Implementation Proposal¶
The implementation of the streaming ASR will be cut into two phases.
First, we will implement the endpoint to commit streaming audio data and get delta response. The streaming ASR endpoint will be implemented based on websocket in order to meet the need of streaming input. Then the service itself will handle the audio chunking work and send the chunked data to Whisper model for transcription. In phase 1, the model size, chunk size and audio format will be set through docker argument while starting the service. For VAD support, CPU based streaming ASR will leverage the faster_whisper
library and the Intel XPU based streaming ASR will leverage the webrtcvad
library.
Next, we would see if it is required to provide the transcription session for realtime transcription configuration. Configurations like input_audio_format, threshold, silence_duration can be set once creating the transcription session.

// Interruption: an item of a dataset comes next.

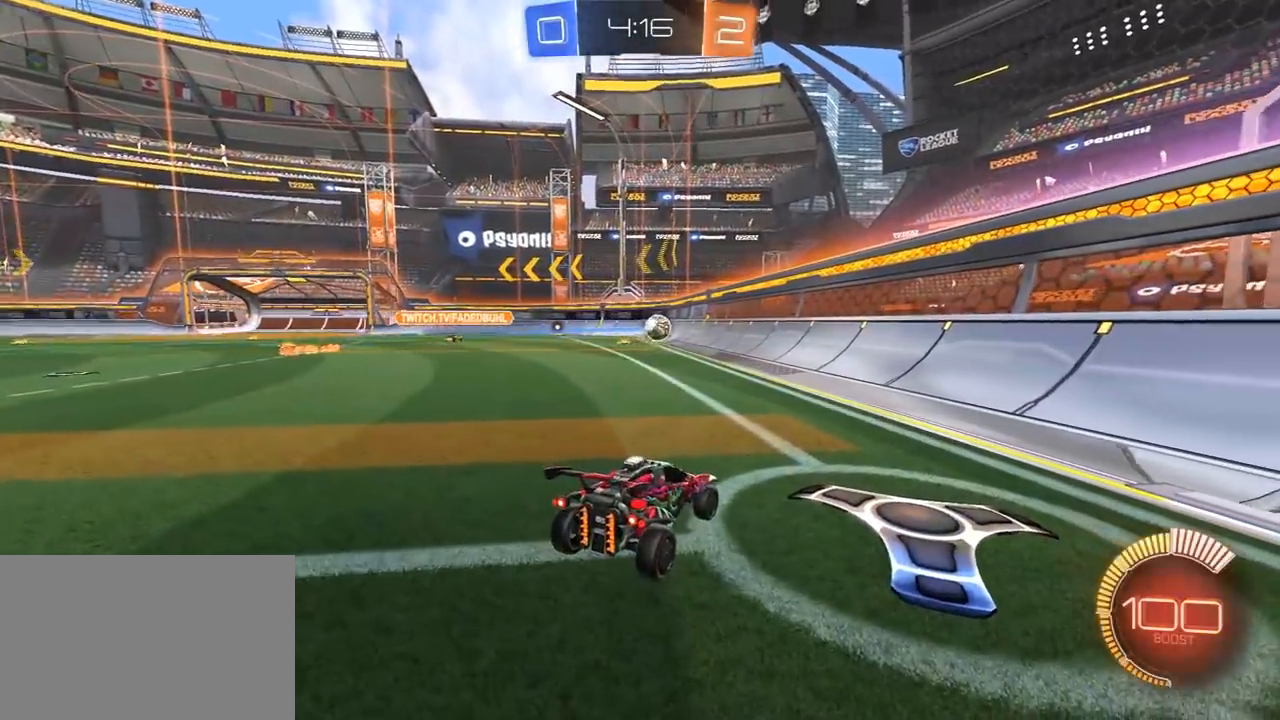
{"dt_ms": 500, "buttons": ["R2"], "left_stick": "center", "right_stick": "center", "events": [[17, "left_stick", "right"], [33, "R2", "down"], [367, "left_stick", "center"]]}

Also client secret may get authenticated while using the /v1/realtime/intent=transcription
endpoint.
Known concerns¶
Here we leverage the transformers framework to implement the streaming ASR service on Whisper model. Nvidia also provides streaming ASR service based on the Conformer-CTC models which are distributed with NeMo. Although CTC models may outperform Whisper in some cases, they are tightly coupled with NVIDIA’s software and hardware stack. Therefore, we chose Whisper for our implementation to ensure broader compatibility and flexibility.